• [TEXT EXCERPT]:

__________

The Guardian reports: Senior Pentagon officials described the Islamic State (Isis) militant group as an “apocalyptic” organisation that posed an “imminent threat” on Thursday, yet the highest ranking officer in the US military said that in the short term, it was sufficient for the United States to “contain” the group that has reshaped the map of Iraq and Syria.

Army general Martin Dempsey, chairman of the joint chiefs of staff, told reporters in a Pentagon briefing that while Isis would eventually have to be defeated, the US should concentrate on building allies in the region to oppose the group that murdered an American journalist, James Foley.

“It is possible to contain them,” Dempsey said, in a Pentagon press conference alongside the defense secretary, Chuck Hagel. “They can be contained, but not in perpetuity. This is an organisation that has an apocalyptic, end-of-days strategic vision which will eventually have to be defeated.”

__________

• [REQUIRED ACTIONS]:
[1] In the news excerpt, what position does Martin Dempsey hold?
[2] Edit the news excerpt between "The Guardian reports: Senior" and "journalist, James Foley.", inclusive, so that "reporters" becomes "journalists".
These items were taken from a different source than the news excerpt.

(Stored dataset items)
__________

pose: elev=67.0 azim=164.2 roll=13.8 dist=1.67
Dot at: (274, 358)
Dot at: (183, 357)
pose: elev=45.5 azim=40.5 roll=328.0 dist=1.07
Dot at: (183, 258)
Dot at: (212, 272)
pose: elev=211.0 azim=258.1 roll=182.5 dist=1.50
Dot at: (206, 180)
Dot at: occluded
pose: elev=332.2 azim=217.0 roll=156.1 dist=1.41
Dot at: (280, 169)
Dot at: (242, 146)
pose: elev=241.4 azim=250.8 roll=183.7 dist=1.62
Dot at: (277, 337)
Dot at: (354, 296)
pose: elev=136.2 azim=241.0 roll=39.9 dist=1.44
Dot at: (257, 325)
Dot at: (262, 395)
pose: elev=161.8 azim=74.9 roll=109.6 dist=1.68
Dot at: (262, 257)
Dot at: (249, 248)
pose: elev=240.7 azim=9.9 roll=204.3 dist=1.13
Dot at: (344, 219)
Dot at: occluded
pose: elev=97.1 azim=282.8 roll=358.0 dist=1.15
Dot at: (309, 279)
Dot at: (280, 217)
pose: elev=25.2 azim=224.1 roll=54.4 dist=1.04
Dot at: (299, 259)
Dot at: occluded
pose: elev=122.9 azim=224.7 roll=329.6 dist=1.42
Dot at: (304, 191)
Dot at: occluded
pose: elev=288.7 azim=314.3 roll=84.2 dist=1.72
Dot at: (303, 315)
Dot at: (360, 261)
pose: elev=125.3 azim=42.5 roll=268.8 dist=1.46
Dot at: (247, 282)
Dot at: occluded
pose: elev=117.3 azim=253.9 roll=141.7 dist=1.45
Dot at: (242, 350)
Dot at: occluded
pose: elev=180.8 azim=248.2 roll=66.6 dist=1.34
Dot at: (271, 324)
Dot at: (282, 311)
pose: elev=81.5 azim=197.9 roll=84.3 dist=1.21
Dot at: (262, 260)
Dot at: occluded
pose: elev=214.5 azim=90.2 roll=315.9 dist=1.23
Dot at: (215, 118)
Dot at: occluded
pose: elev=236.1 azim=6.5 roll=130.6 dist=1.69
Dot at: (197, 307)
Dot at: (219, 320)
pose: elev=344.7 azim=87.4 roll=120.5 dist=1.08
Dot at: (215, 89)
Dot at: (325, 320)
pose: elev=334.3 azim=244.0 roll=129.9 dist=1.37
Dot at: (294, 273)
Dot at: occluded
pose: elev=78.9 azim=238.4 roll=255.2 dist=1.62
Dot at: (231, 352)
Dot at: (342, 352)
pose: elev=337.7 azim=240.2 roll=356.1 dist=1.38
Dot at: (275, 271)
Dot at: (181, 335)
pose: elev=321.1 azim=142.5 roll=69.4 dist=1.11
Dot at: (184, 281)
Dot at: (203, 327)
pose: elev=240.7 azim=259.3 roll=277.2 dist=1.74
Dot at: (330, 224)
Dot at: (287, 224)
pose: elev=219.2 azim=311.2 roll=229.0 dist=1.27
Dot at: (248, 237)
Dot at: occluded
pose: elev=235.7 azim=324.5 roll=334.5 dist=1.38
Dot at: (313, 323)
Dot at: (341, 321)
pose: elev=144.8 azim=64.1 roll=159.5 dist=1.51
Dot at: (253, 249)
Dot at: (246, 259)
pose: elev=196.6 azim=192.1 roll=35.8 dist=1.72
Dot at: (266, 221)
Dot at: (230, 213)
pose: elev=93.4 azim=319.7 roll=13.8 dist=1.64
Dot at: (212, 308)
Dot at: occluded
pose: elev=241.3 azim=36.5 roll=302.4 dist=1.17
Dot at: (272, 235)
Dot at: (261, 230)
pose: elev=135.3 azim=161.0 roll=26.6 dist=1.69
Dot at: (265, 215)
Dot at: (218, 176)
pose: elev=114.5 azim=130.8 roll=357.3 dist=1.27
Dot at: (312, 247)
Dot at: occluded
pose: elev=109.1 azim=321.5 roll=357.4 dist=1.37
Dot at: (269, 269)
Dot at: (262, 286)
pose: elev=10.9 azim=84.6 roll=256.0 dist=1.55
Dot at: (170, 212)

__________

• [SOLUTIONS BELOW]:
[1] Chairman of the joint chiefs of staff.

[2]
The Guardian reports: Senior Pentagon officials described the Islamic State (Isis) militant group as an “apocalyptic” organisation that posed an “imminent threat” on Thursday, yet the highest ranking officer in the US military said that in the short term, it was sufficient for the United States to “contain” the group that has reshaped the map of Iraq and Syria.

Army general Martin Dempsey, chairman of the joint chiefs of staff, told journalists in a Pentagon briefing that while Isis would eventually have to be defeated, the US should concentrate on building allies in the region to oppose the group that murdered an American journalist, James Foley.